**Paginafragment:**
****************************************

Duurzame ontwikkeling in ons verzorgingsgebied

Opgesteld vermogen zonne-energie

8.247

MW

+12,0%

t.o.v. 2023

7.362 MW in 2023

Opgesteld vermogen windenergie

1.830

MW

+0%

t.o.v. 2023

1.824 MW in 2023

Ingevoede hoeveelheid groen gas

82

miljoen m3

+9,3%

t.o.v. 2023

75 miljoen m3 in 2023

Aantal publieke laadpalen

19.758

+18,7%

t.o.v. 2023

16.648 in 2023

Elektrificatie van mobiliteit 

Het aantal elektrische voertuigen blijft groeien. Van de ruim 380.000 nieuwe personenauto's die in 2024 in Nederland zijn geregistreerd, was dik één op de drie een volledig elektrische. Alhoewel de subsidies afgebouwd worden, verwachten wij dat het aantal elektrische auto’s en de vraag naar laadvoorzieningen blijft toenemen. Om al deze auto’s te kunnen laden moet het principe van netbewust laden verplicht worden op alle publieke en thuislaadpalen. De essentie hiervan is dat het opladen van elektrische auto’s geen significante bijdrage levert aan de piekbelasting van het elektriciteitsnet doordat alleen binnen de capaciteitsgrenzen van het elektriciteitsnetwerk wordt geladen.

Planmatig samenwerken aan gebiedsgerichte netuitbreiding

De snelle groei van elektrificatie is moeilijk voor ons als netbeheerders: het betekent dat wij overal aan de slag moeten, maar dat kan niet. Daarom roepen wij overheden op om meer regie te nemen op deze ontwikkeling en het planmatiger aan te pakken. Wij noemen dat energieplanologie. Hiertoe werken we in het proces van integraal programmeren samen met verschillende overheden. In alle provincies is een Energievisie en pMIEK (Provinciaal Meerjarenprogramma’s Infrastructuur Energie en Klimaat) vastgesteld. Met de gemeenten in ons verzorgingsgebied werken we samen op de wijkgerichte keuzes rond de warmteoplossingen.  

Ook is samenwerking nodig om de uitvoering structureel naar een hoger plan te krijgen. Dit soort vormen van samenwerking zijn cruciaal om de energietransitie te versnellen en om te zorgen dat de energie-infrastructuur aansluit bij de ruimtelijke en sectorale ontwikkelingen, zoals woningbouw, industrie, mobiliteit en landbouw. Volgend op de Nationale Uitvoeringsagenda voor Regionale Infrastructuur sloten wij in 2024 het Uitvoeringsakkoord met onze samenwerkingspartners. 

Nieuwe contractvormen door hoge en volatiele energieprijzen 

De hoge energieprijzen en het groeiende aandeel duurzame opwek leiden tot grote prijsverschillen voor elektrische energie gedurende de dag. Dit raakt een deel van onze klanten en biedt kansen om hierop in te spelen. De grote prijsverschillen jagen de inzet van flexibiliteit en daarmee behoefte aan nieuwe contractvormen aan. We zagen een groei van de populariteit van de thuisaccu.

****************************************

**Gegeven informatie:**

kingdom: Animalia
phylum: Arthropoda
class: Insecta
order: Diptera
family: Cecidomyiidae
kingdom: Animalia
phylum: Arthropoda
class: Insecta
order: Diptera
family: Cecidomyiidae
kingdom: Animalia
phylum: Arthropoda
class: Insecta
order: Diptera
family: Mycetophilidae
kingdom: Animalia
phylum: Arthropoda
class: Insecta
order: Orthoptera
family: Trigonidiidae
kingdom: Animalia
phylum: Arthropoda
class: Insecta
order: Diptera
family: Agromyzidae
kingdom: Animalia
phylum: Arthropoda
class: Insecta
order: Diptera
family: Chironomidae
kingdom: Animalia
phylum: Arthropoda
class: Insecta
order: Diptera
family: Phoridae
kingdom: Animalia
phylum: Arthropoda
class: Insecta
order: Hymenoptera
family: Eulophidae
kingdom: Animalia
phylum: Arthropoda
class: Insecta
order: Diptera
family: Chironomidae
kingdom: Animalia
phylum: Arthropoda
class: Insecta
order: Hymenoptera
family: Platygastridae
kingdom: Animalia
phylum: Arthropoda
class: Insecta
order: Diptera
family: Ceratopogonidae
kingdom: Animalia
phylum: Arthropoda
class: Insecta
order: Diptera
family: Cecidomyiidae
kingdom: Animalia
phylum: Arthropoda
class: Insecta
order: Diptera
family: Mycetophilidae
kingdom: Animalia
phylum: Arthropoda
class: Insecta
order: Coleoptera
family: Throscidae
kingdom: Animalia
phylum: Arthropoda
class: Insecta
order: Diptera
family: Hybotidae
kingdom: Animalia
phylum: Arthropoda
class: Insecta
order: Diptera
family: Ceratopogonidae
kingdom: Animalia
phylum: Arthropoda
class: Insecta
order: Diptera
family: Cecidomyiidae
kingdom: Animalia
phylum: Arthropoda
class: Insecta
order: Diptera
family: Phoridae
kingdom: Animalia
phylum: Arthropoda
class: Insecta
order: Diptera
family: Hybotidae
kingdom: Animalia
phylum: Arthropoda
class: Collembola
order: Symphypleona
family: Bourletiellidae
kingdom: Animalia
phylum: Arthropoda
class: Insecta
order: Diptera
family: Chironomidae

****************************************

**Opdracht:**
Vul alstublieft het fragment over duurzame ontwikkeling in het verzorgingsgebied verder aan, te beginnen na de zin "We zagen een groei van de populariteit van de thuisaccu."

**Antwoord:**
Het aantal huishoudens met een dynamisch energiecontract steeg. Dit zijn contracten met uurprijzen die een dag van tevoren via de leveranciers worden vastgesteld. Voor klanten die beschikken over flexibiliteit zoals elektrische boilers, elektrische auto’s of thuisbatterijen zijn deze contracten extra interessant. De stijging van het aantal dynamische prijscontracten is mogelijk het begin van een toekomstige trend die in potentie een groot effect kan hebben op onze netbelasting.

Buurtanalysetool verbeterd

Om gemeenten en woningcorporaties goed te ondersteunen kunnen zij gebruikmaken van onze Buurtanalysetool. De Buurtanalysetool geeft inzicht in de gas- en elektriciteitsnetten, de capaciteit, ouderdom en de materialen. Verder zijn per wijk de verwachte (niet direct klantgerelateerde) middenspanningsstations weergegeven. Hiermee krijgen gemeenten en woningcorporaties direct inzicht in de netsituatie. In 2024 hebben we verschillende verbeteringen in de tool aangebracht. Zo testen we samen met gemeenten een nieuwe functie om gemakkelijker geschikte plekken te vinden voor nieuwe middenspanningsruimtes. Daarnaast is nu gemakkelijker te zien of de mogelijkheden in een wijk passen bij de ambities die een gemeente heeft op het gebied van woningbouw. Door in een heel vroeg stadium al terug te koppelen aan de gemeente of de ambities waarschijnlijk passen op een onderstation kan de gemeente hierop sturen.

Van de ruim 380.000 nieuwe personenauto's die in 2024 in Nederland zijn geregistreerd, was dik één op de drie een volledig elektrische.

Toekomstbestendige warmtevoorziening

De overgang naar een alternatieve, duurzame warmtevoorziening raakt alle bedrijven, consumenten, gebouweigenaren en overheden in ons verzorgingsgebied. Het kiezen van nieuwe warmteoplossingen is niet eenvoudig en steeds vaker is de beschikbaarheid van de infrastructuur van grote invloed. De keuzes die gemaakt worden zijn nu al van grote invloed op de netcapaciteit op het laagspanningsnet. Bij grootschalige verduurzaming voorzien wij ook op de hogere netvlakken problemen.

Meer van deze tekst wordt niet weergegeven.